Ragna made a clawing motion with the five digits of his right hand-an expression of frustration and regret. “Ah, my good friends, that I cannot be saying. I am not a scientist. I cannot be making you understand if on the one hand I am not understanding what they are saying on the other.”
John narrowed his eyes momentarily, then nodded. “Oh, I see.”
Ragna’s status in the colony was roughly equivalent to that of a mayor, but his position wasn’t official, so far as we could ascertain. He was simply an individual to whose judgment everyone deferred in matters of great importance. He didn’t run for office, didn’t rule by divine right. It was more an obligation on his part. Somebody has to drive.
“But I can be saying this,” Ragna continued. “Our technical individuals are saying to me that there is something strange inside. Also, they say that nothing can be going into this Black Cube—on the contrary, however, things can be coming out.”
I said, “Can you tell us what they suspect is inside the Cube?”

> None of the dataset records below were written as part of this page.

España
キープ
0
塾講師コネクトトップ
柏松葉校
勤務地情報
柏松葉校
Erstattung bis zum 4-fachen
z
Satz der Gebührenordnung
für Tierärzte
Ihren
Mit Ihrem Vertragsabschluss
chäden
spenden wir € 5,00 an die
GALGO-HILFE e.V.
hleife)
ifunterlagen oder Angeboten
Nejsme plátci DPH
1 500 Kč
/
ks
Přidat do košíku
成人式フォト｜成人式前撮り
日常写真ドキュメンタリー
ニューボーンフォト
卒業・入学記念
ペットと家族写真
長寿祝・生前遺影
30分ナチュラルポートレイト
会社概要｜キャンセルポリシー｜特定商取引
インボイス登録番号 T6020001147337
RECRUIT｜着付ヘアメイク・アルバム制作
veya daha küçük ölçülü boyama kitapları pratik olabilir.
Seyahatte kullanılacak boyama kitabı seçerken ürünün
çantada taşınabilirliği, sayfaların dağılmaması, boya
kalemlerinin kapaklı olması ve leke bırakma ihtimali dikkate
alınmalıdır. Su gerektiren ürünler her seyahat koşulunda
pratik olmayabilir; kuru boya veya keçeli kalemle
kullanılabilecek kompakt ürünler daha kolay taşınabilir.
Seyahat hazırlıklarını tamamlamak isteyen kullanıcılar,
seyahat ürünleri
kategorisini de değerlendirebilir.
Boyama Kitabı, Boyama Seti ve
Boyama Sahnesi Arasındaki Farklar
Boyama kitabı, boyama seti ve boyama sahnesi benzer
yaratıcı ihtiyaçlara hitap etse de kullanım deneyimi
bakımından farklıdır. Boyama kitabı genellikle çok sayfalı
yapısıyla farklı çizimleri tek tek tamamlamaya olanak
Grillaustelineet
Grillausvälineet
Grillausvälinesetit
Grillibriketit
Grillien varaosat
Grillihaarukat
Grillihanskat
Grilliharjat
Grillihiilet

Again, he made the clawing motion: “Ah, Jake, my friend, this is that which is difficult. They are saying that … that inside is a vastness of nothing.” He blinked, milky nictitating membranes coming upward before his eyelids closed down. “But it is a nothing that they do not understand.”
“I see.” Right.
A collective sigh at the table.
“Well,” I said finally after a long moment, “what say we hit those maps and figure out something. Every maze seems to have legends or rumors concerning what’s on the other side of its various potluck portals. With Ragna’s help, maybe we can make a decision based on that.”
“In that case,” Roland said, “I’m for picking one at random.”
“You never know, Roland,” I answered. “Rumors always have some basis in truth. Legends, too.”
“I agree,” John said.
“But the Ahgirr haven’t settled their maze long enough to have developed a road mythology,” Roland countered, turning to Ragna. “Have you?”
Ragna touched his headband. “I am not sure … Ah, yes. A mythology. Yes, I can be answering that in the affirmative, which is truth. We are having those stories and legends.”